Problems »
1) Answer these questions about the Reggio Emilia course listing:
(a) How many participants can the course take at most?
(b) What does the €350 portion of the fee pay for?
(c) For which parts of the program is Italian–English translation support offered?
2) Extend the Reggio Emilia course listing past its final sentence.

THE CITY AS ATELIER
Place-Based Learning
04-10 October 2026
Reggio Emilia, Italy
At a Glance
Dates: 05 - 10 October 2026
Location: Reggio Emilia, Italy
Who it's for: Educators, school leaders, architects, museum and cultural practitioners, learning designers — individually or as a team
Language: English, with Italian–English translation support for school visits and selected sessions
Group size: Limited to 20 participants. The course is confirmed upon reaching 15 registrations.
Program fee: €1,250
What the fee covers: Course fee (learning activities, Loris Malaguzzi International Center, REMIDA, atelier experience): €660 Full-day guided school visit to two Reggio schools: €350 Participant services and cultural program (translation, private bus transport, three shared meals, Parmigiano Reggiano dairy visit, Il Borgo del Balsamico): €240
If you are joining from an Erasmus+ funded institution and need further details, please get in touch.

Data shown »

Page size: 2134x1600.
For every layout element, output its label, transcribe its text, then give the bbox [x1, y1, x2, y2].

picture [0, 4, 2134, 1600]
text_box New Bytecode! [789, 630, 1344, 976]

Written answers »
1)
(a) 20 participants.
(b) A full-day guided school visit to two Reggio schools.
(c) School visits and selected sessions.

2)
Every space holds the potential to shape how we think, feel, and connect. Schools are just one node in a wider landscape of learning — streets, parks, libraries, markets, and museums each carry stories, perspectives, and invitations to see the world differently.
In this professional learning experience, we explore the city as a living, breathing classroom. We ask: What does it mean to learn with a place, not just in it? How does the design of learning environments shape the ways we teach and learn?
Drawing on Reggio Emilia as a living example, we explore how schools can enter into dialogue with their surroundings — transforming streets, piazzas, museums, and everyday places into sites of inquiry and creativity. Through reflective city walks, attentive observation, visits to schools and ateliers, and collaborative dialogue, we explore how to design experiences that are rooted in place, responsive to context, and alive with possibility.
What if the city itself became the classroom?
Every place holds a story.
Every story can become a lesson.
When schools step beyond their walls, the city becomes a co-teacher. Its parks, markets, libraries, and public spaces invite encounters that deepen understanding while nurturing well-being, ecological awareness, and civic responsibility. A garden becomes a living lesson in interdependence. A walk through city streets opens questions of history, justice, and memory. A conversation with local artisans transforms abstract concepts into skills felt through the hands.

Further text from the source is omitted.